In order to compare TV-PRO-seq and mNET-seq with regards to the chromatin state results, we needed to subset the TV-PRO-seq data to the same target genes as we used for the mNET-seq data. The script PI_TV_annotater.pl, was used to extract the coverage information of individual TV-PRO-seq peaks located in the target genes. We then selected long pausing and short pausing peaks as above. The average CHIP-seq/DNase-seq coverages of long pausing and short pausing peaks were then used for comparison with the high PI and low PI peaks (Figure S16).
Supplementary Text
Supplementary discussion
Deriving β from above process will provide a better estimate of pausing times at single base resolution than using (m)NET-seq; estimation of polymerase pausing using (m)NET-seq data is usually based on calculation of the ‘pausing index’ (PI) 1, 21. The PI is based on the assumption that elevated read densities at certain positions in a gene body must reflect longer polymerase occupancy and thus pausing at these positions. At the same time, the overall read density along the gene will depend on its expression level, which needs to be taken account of. The PI is therefore calculated as the ratio of read counts at peaks (or suspected pausing positions) over the average reads from ‘background’ region that is expected to reflect normal elongation in the same gene. As a consequence, the PI needs a long background region in the gene of interest, while TV-PRO-seq can be used to estimate the pausing times of peaks in genes of arbitrary length (thus permitting, e.g., the study of PolIII transcription, genes transcribed by PolII are typically short), even if they don’t display a long enough background region.

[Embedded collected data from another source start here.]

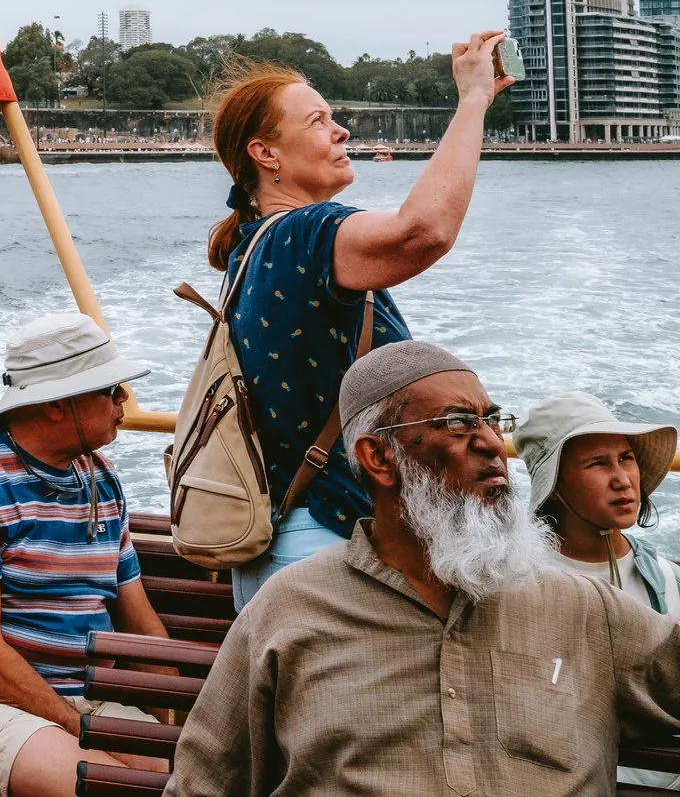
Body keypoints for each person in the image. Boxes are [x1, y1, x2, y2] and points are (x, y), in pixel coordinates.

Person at [166, 342, 680, 797]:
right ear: (378, 458)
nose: (490, 444)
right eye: (456, 423)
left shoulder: (576, 606)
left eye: (490, 418)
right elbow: (205, 783)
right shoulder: (290, 612)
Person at [206, 38, 511, 608]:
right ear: (266, 155)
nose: (341, 130)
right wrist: (472, 101)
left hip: (293, 544)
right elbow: (422, 232)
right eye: (319, 121)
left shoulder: (254, 248)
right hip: (332, 552)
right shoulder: (301, 235)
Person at [0, 313, 174, 797]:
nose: (124, 401)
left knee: (199, 780)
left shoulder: (99, 478)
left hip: (77, 696)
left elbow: (141, 626)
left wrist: (175, 718)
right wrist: (76, 729)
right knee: (107, 787)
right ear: (58, 405)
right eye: (111, 390)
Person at [517, 391, 680, 792]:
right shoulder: (517, 583)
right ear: (555, 485)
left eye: (625, 458)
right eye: (598, 463)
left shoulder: (667, 585)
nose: (623, 479)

Further, (m)NET-seq/PI approach is not well suited to investigate pausing times for the following reasons:
(i) a pausing site is not expected to be utilized every single time a polymerase moves into its position. Instead, the polymerase will pause at an average fraction of transcription events and pass unimpeded at other times. Since the normal elongation background will contain reads from both cases, calculating the PI will underestimate the pausing time (Figure S3A). TV-PRO-seq does not have this problem, since the ‘pass’ fraction will contribute very little signal, if any, due to its short residence time at the position (saturation before the first TV-PRO-seq timepoint). It thus estimates the actual pausing time of the paused fraction (Figure S3A).

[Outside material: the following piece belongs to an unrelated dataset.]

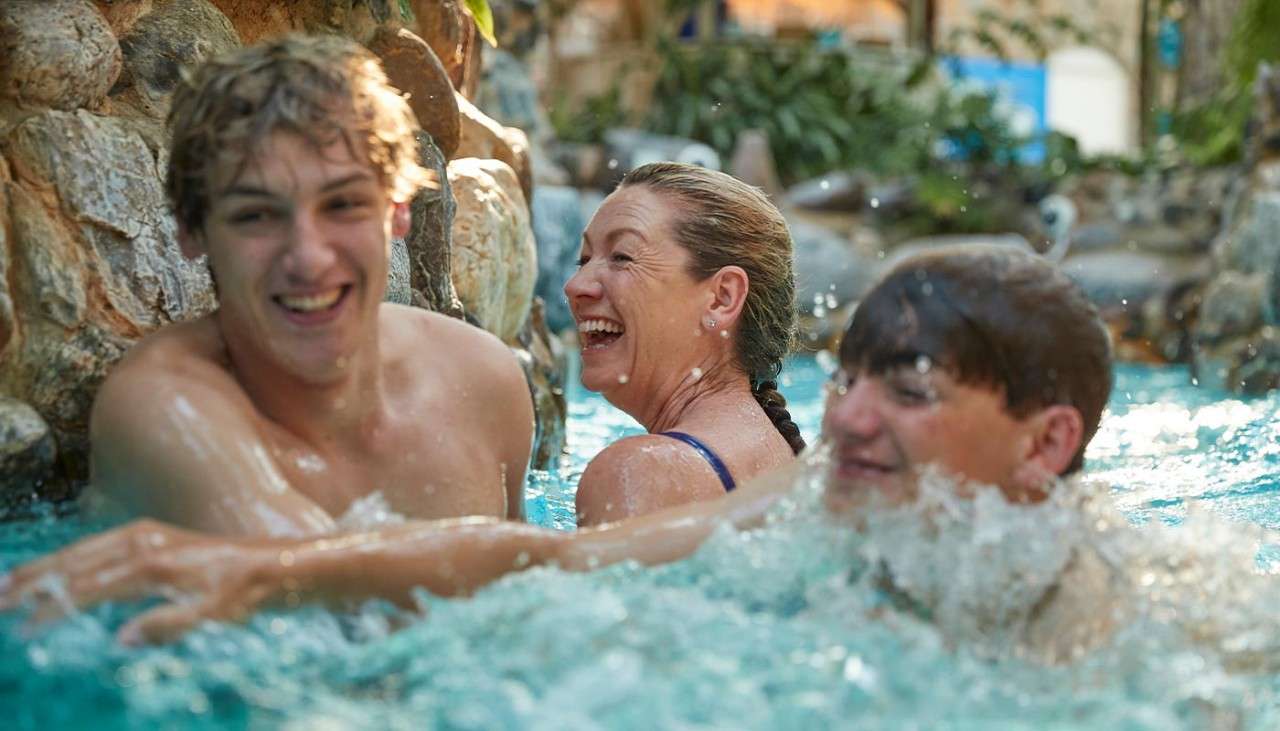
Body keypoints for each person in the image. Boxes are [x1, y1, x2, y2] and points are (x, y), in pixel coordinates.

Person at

(ii) if significant fractions of transcripts of a gene terminate early, the flux of polymerase will not be constant throughout the gene. If the PI calculation uses a background region at the end of the gene to gauge promoter proximal pausing, pausing times will be overestimated due to lower read densities at the 3’ end. TV-PRO-seq again is not affected by this; early termination will reduce the height of the plateau of the saturation curve, but will not affect the slope, which is used to estimate the pausing time (Figure S3B).

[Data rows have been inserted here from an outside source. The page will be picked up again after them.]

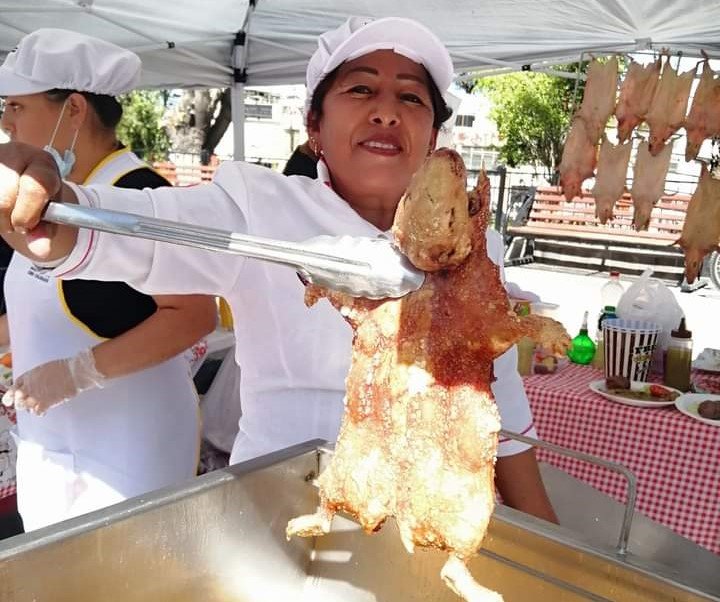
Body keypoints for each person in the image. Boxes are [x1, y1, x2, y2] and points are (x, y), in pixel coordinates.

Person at [0, 17, 556, 522]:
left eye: (412, 98)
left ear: (432, 136)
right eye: (360, 88)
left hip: (419, 515)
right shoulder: (259, 207)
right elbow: (142, 231)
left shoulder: (473, 243)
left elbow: (493, 392)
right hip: (279, 515)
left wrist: (550, 541)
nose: (386, 110)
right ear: (314, 126)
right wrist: (52, 208)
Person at [0, 29, 217, 530]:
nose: (7, 122)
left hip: (130, 439)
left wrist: (77, 373)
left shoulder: (141, 192)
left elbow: (194, 314)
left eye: (17, 106)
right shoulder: (51, 195)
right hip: (52, 439)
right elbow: (37, 302)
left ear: (74, 109)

(iii) Different genes might have systematic differences in their pausing times, therefore using the reads in the gene body to calculate the PI can lead to systematic bias. This is of interest, for instance, for genes transcribed by different types of polymerases (Figure 2A).
Acknowledgments
We would like to thank Andrew Nelson and Keith Leppard for reading the manuscript and making valuable suggestions, and Thijn R. Brummelkamp for providing KBM7 cells.
Footnotes
↵1 b is ideally estimated from the sample mean of read numbers at each of the 201 positions; however, many peaks are close to the TSS, which has many more reads downstream than upstream. To take account of this asymmetry, we assume that all the reads are downstream and average over the half-interval. This overestimates the background noise, and is thus a conservative estimate.